The growing threat of the damaged data dilemma is expected to create new jobs for information security professionals with an annual growth rate of 14% being projected through 2008 by IDC. The worldwide number of information security professionals is expected grow from 1.3 million to about 2.1 million workers over this period as a result. The expense resulting from data loss and the cost of additional security workers will add new dimensions to the IT profit and loss statements of many companies as a result. The overall impact of intrusion, combined with absorbing the financial load of government compliance, will make the CIO’s financial juggling act even tougher in the next few years.

Solutions

Security appliances that provide fast and transparent access to encryption, compression, authentication and someday hopefully true biometric-based security services are appearing. These also improve spam/spyware detection and filtering and they can help identify open-relay servers which are used for spam forwarding, but the spammers have been able to stay ahead of these solutions by using programs that connect to databases of legitimate words, those not normally seen in spam, that randomly insert these words into e-mail to attempt to classify spam as a legitimate e-mail. For primary and secondary physical storage, legal data encryption, LUN masking, zone settings, remote vaults and replication technologies all improve the data-protection capability by limiting access rights and many good solutions are available.

■ ENTRIES SUPPLIED ■
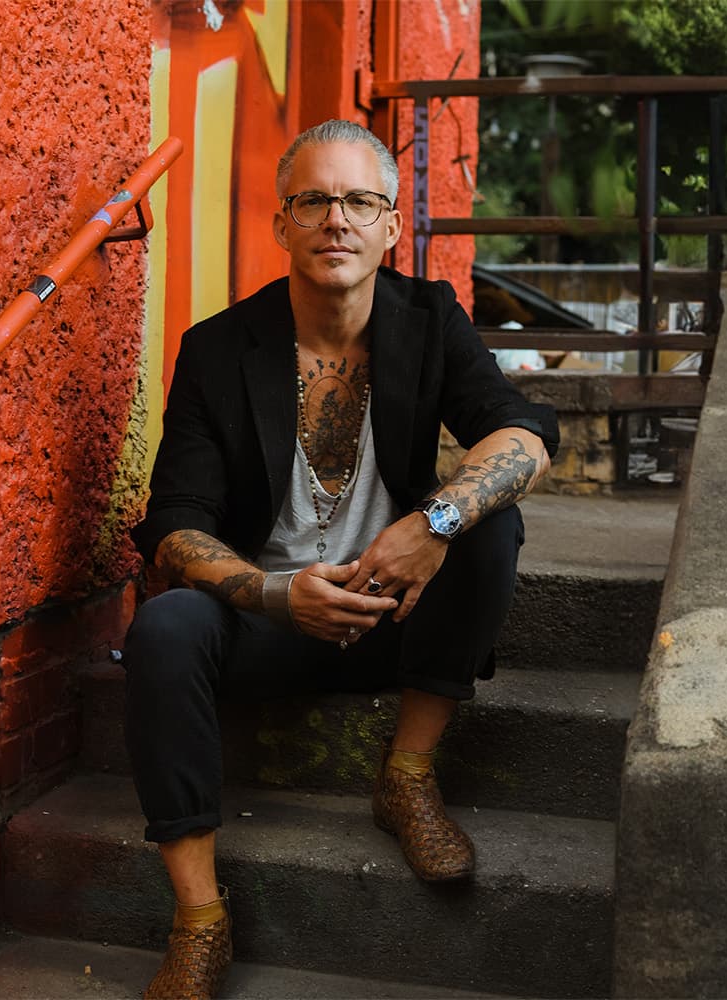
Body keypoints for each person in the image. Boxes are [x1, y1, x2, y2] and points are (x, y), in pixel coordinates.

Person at [124, 119, 559, 1000]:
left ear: (392, 227)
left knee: (490, 525)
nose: (337, 220)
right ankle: (200, 920)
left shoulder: (430, 318)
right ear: (281, 224)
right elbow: (173, 524)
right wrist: (279, 595)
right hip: (270, 622)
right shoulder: (217, 348)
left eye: (361, 201)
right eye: (314, 200)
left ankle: (405, 777)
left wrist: (431, 522)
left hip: (395, 609)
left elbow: (526, 438)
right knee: (164, 627)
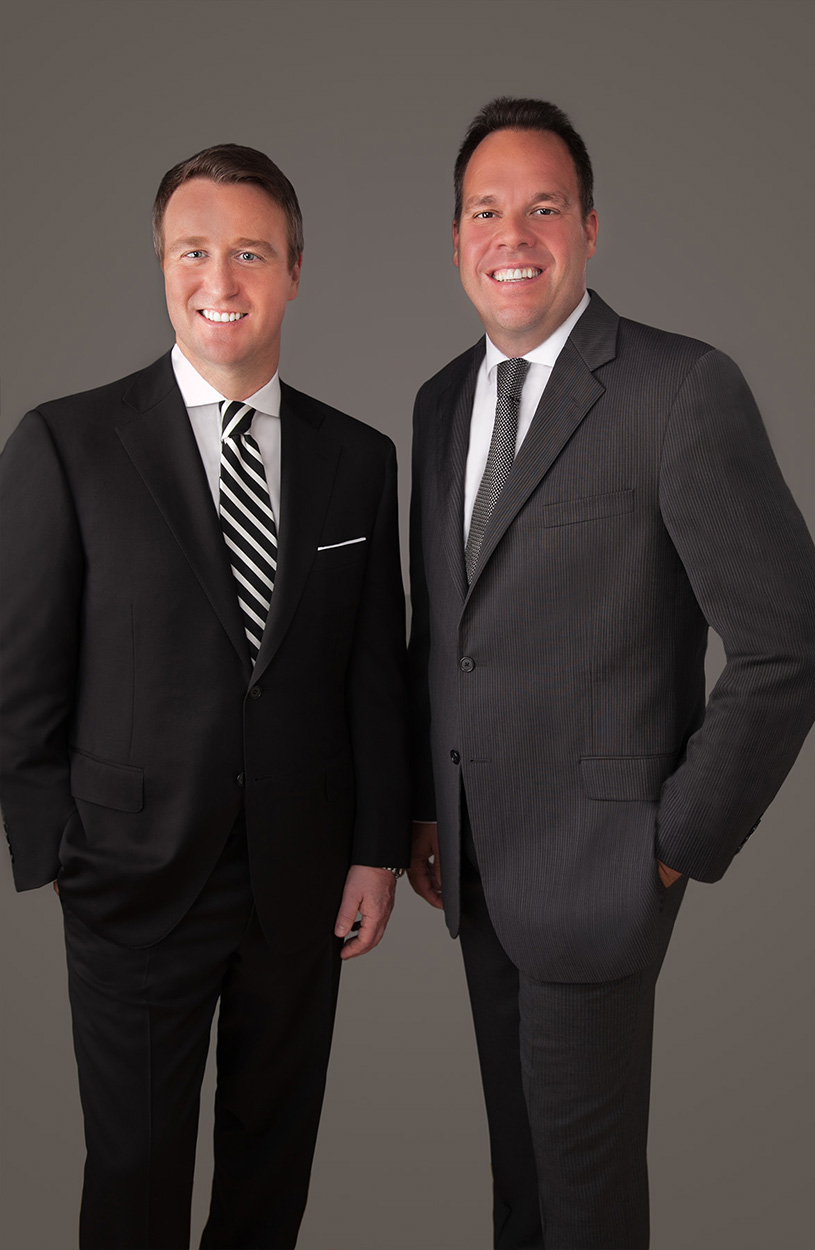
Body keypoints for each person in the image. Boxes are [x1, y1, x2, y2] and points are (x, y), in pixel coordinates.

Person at [407, 97, 815, 1250]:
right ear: (454, 239)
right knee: (519, 1192)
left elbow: (790, 637)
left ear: (589, 227)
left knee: (585, 1209)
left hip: (603, 867)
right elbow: (445, 627)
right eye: (485, 211)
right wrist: (426, 804)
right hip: (474, 865)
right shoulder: (440, 402)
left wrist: (677, 837)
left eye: (542, 207)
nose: (511, 234)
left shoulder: (677, 387)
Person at [0, 143, 410, 1250]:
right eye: (192, 251)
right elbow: (20, 673)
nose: (219, 279)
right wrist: (58, 853)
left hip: (301, 880)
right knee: (134, 1177)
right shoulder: (66, 442)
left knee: (271, 1173)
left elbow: (375, 671)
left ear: (294, 271)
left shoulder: (358, 458)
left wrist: (376, 849)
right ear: (161, 264)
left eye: (250, 252)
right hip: (129, 876)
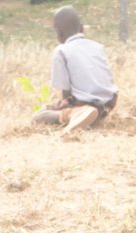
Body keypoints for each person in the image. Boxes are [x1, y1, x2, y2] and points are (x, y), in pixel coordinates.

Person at [33, 6, 117, 136]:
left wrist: (65, 106)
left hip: (86, 104)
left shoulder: (61, 51)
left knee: (39, 116)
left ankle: (76, 114)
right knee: (66, 107)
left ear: (59, 33)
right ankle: (87, 115)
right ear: (82, 28)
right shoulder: (98, 47)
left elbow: (66, 91)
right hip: (109, 103)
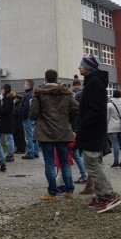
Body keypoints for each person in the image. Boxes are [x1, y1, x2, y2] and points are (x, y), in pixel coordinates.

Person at [75, 55, 121, 213]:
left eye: (81, 65)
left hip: (92, 132)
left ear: (88, 68)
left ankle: (109, 195)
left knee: (93, 164)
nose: (79, 67)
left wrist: (82, 124)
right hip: (93, 131)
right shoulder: (93, 82)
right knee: (93, 164)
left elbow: (95, 110)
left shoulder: (94, 83)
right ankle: (101, 197)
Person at [31, 69, 78, 201]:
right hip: (63, 131)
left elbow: (33, 112)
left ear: (45, 78)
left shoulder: (39, 93)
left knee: (50, 163)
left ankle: (52, 193)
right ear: (57, 79)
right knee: (64, 162)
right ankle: (69, 191)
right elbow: (75, 108)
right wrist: (67, 118)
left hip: (45, 132)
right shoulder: (66, 93)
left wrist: (38, 118)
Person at [107, 90, 121, 167]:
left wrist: (106, 127)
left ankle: (116, 161)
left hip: (112, 126)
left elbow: (107, 117)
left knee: (115, 144)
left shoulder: (109, 105)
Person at [0, 84, 17, 162]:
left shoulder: (6, 99)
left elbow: (5, 110)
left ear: (5, 90)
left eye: (2, 89)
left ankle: (10, 154)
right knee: (9, 138)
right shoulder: (9, 98)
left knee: (9, 138)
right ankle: (10, 154)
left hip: (7, 121)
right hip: (9, 121)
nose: (1, 90)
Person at [19, 80, 36, 158]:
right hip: (32, 117)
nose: (24, 85)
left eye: (25, 84)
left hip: (27, 117)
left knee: (29, 135)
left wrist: (22, 115)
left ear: (29, 85)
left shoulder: (27, 95)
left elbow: (26, 107)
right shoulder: (32, 94)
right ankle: (35, 152)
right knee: (33, 134)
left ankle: (30, 152)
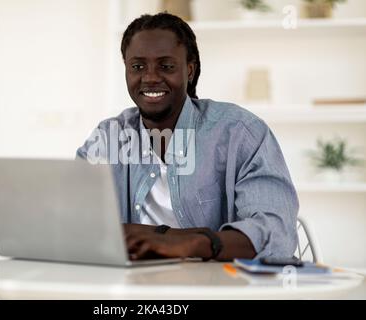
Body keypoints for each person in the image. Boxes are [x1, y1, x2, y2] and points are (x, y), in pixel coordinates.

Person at [77, 13, 298, 261]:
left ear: (189, 71)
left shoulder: (241, 132)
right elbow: (73, 221)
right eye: (137, 67)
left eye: (166, 66)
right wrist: (163, 235)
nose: (150, 77)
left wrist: (192, 244)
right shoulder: (108, 138)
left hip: (218, 285)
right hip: (132, 283)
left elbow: (276, 234)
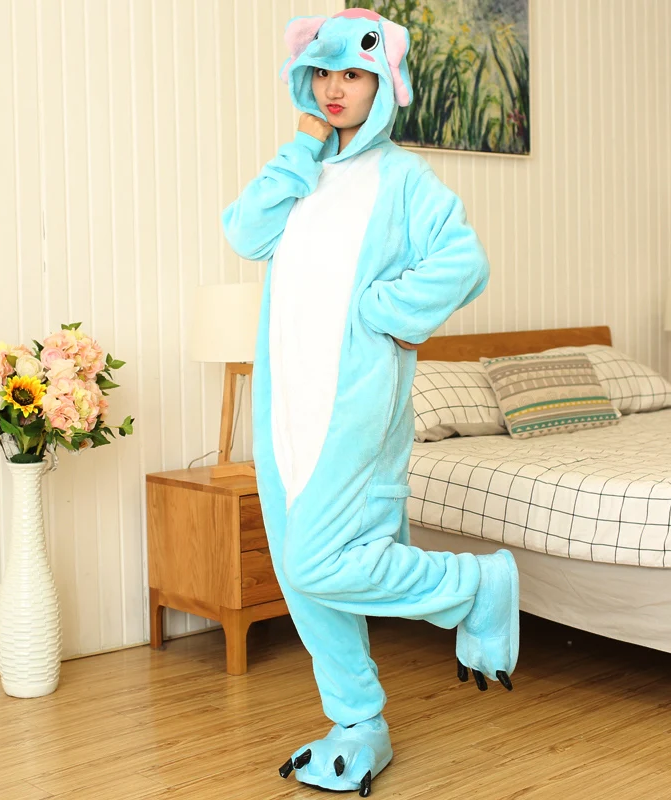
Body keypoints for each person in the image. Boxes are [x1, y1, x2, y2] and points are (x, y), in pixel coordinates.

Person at [221, 8, 518, 796]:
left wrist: (382, 312)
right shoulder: (304, 171)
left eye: (351, 74)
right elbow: (244, 233)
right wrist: (301, 145)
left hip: (353, 403)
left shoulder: (404, 179)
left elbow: (464, 261)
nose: (335, 88)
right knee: (300, 574)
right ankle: (357, 722)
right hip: (286, 402)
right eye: (322, 73)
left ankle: (475, 586)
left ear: (383, 83)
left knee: (319, 559)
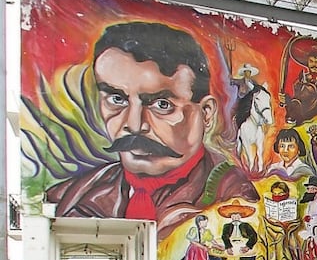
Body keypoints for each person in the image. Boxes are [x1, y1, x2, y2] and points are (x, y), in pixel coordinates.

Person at [45, 21, 258, 239]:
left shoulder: (234, 198)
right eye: (117, 99)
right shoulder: (68, 197)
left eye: (162, 105)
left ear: (206, 113)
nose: (135, 125)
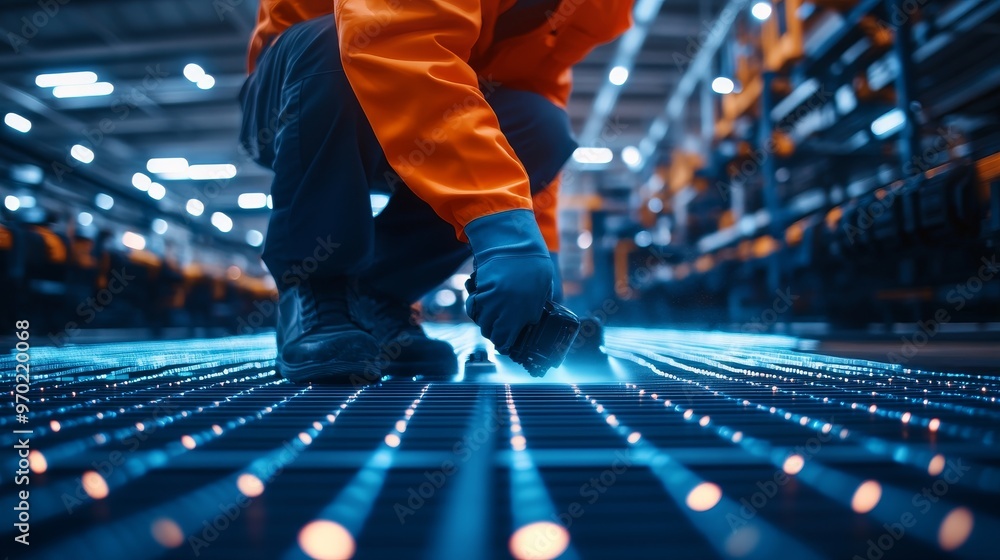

■ TASK LIST ■
a) Decide whether each statement below agrees with the data security passage. Answer yes or no for each, and quote the deciding words from the passage.
(i) IDC projects a 14% annual growth rate for information security jobs through 2008.
(ii) The number of information security professionals worldwide is expected to fall to 1.3 million.
(iii) Spammers insert legitimate words into e-mail so that spam will be classified as legitimate e-mail.
b) Which technologies does the data security passage list as improving data protection for primary and secondary physical storage?
c) Proceed with the data security passage, starting after its last sentence.

■ ANSWERS BY ITEM ■
a)
(i) Yes: "an annual growth rate of 14% being projected through 2008 by IDC"
(ii) No: "expected grow from 1.3 million to about 2.1 million workers"
(iii) Yes: "randomly insert these words into e-mail to attempt to classify spam as a legitimate e-mail"

b) Legal data encryption, LUN masking, zone settings, remote vaults and replication technologies.

c)
Conclusion

Estimates suggest that 70% of all companies go out of business after a major data loss and about 20% of all businesses experience a major disaster that affects IT every five years. Approximately 35% of disaster-recovery plans work when tested, leaving a significant opportunity for improvement. As stated earlier, only about 45% of businesses are using an intrusion detection system. As the value of data increases daily, the threat to data security is also increasing and as a result, the overall security market is expected to grow from $17 billion in 2001 to nearly $45 billion in 2006 making it larger than the worldwide disk and tape markets combined. The damaged data dilemma mounts for the IT industry as we accelerate into the information age. CIOs and senior IT decision makers have no choice but to develop data protection strategies that go well beyond recovery for device and network failures. Even with the tools that are becoming available, can this growing security threat to digital data be averted?